Starship, SpaceX's massive prototype rocket, launched for its fourth test flight Thursday, and is now attempting to fly halfway around the globe before splashing down in the Indian Ocean.

The most powerful launch system ever built blasted off from Starbase in Boca Chica, Texas at 7:50 am (1250 GMT). More than two million people followed along on a live stream on X.

Starship is vital to both NASA's plans for returning astronauts to the Moon later this decade, and for SpaceX CEO Elon Musk's hopes of one day colonizing Mars.

Three previous attempts have ended in its fiery destruction, all part of what the company says is an acceptable cost in its rapid trial-and-error approach to development.

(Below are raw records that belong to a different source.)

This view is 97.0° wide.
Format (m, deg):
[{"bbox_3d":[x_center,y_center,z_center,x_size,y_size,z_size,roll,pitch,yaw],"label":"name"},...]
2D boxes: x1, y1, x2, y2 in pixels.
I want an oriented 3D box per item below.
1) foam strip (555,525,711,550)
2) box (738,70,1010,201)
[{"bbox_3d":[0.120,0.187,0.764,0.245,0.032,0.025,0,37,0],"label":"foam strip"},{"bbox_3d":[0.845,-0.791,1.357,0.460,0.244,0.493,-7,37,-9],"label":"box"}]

"The payload for these flight tests is data," SpaceX posted on X. "Building upon what we achieved during Starship's third flight test, our primary goal today is to get through the extreme heat of reentry."

The flight path is similar to the third test, which took place in March and saw Starship fly for 49 minutes before it was eventually lost as it re-entered the atmosphere.

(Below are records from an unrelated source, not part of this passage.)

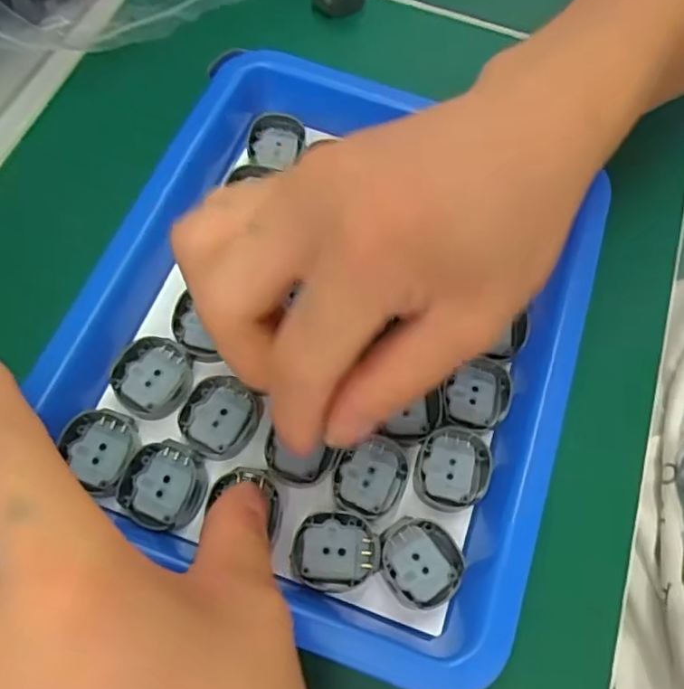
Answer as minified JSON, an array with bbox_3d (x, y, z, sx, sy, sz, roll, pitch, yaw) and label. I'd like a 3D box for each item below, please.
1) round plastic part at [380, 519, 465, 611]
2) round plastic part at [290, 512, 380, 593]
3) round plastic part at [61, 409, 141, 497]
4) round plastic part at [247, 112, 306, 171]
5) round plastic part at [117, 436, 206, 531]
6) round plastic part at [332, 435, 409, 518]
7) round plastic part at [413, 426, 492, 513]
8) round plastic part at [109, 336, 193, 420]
[{"bbox_3d":[0.026,0.072,0.202,0.026,0.006,0.027,0,68,0],"label":"round plastic part"},{"bbox_3d":[-0.002,0.069,0.202,0.028,0.004,0.025,9,69,4],"label":"round plastic part"},{"bbox_3d":[-0.085,0.036,0.210,0.024,0.005,0.027,18,70,7],"label":"round plastic part"},{"bbox_3d":[-0.029,-0.090,0.266,0.024,0.007,0.025,0,68,0],"label":"round plastic part"},{"bbox_3d":[-0.061,0.047,0.204,0.027,0.007,0.028,0,68,0],"label":"round plastic part"},{"bbox_3d":[0.010,0.046,0.213,0.023,0.004,0.028,19,70,7],"label":"round plastic part"},{"bbox_3d":[0.040,0.044,0.216,0.026,0.004,0.030,23,70,9],"label":"round plastic part"},{"bbox_3d":[-0.069,0.011,0.220,0.027,0.006,0.029,0,68,0],"label":"round plastic part"}]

Since then SpaceX says it has made several software and hardware upgrades -- and for the first time ever on Thursday succeeded in a soft splashdown for the Super Heavy booster in the Gulf of Mexico, to massive applause from engineers at mission control in Hawthorne in California.

Next, it hopes to achieve its first "controlled entry" for the upper stage, which will glow a fiery red as it careens into the atmosphere at around 27,000 kilometers per hour (nearly 17,000 mph).

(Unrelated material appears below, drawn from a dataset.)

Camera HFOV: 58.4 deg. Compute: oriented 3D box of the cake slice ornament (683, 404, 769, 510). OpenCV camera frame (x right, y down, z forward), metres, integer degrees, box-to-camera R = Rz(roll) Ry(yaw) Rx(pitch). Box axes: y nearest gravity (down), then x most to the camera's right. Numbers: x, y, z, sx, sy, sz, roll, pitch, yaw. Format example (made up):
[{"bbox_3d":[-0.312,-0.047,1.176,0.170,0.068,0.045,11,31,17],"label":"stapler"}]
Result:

- Twice as powerful as Saturn V -

Designed to eventually be fully reusable, Starship stands 397 feet (121 meters) tall with both stages combined -- 90 feet taller than the Statue of Liberty.

Its Super Heavy booster produces 16.7 million pounds (74.3 Meganewtons) of thrust, about twice as powerful as the Saturn V rockets used during the Apollo missions -- though later versions should be more powerful still.

SpaceX's strategy of carrying out tests in the real world rather than in labs has paid off in the past.

Its Falcon 9 rockets have come to be workhorses for NASA and the commercial sector, its Dragon capsule sends astronauts and cargo to the International Space Station, and its Starlink internet satellite constellation now covers dozens of countries.

But the clock is ticking for SpaceX to be ready for NASA's planned return of astronauts to the Moon in 2026, using a modified Starship as the final vehicle to take astronauts from orbit down to the surface.

To accomplish this, SpaceX will need to first place a primary Starship in orbit, then use multiple "Starship tankers" to fill it up with supercooled fuel for the onward journey -- a complex engineering feat that has never before been accomplished.

At least one SpaceX fan has grown tired of waiting. Japanese billionaire Yusaku Maezawa announced this week he has canceled a planned trip around the Moon on Starship with a crew of artists, because he has no idea when it might actually happen.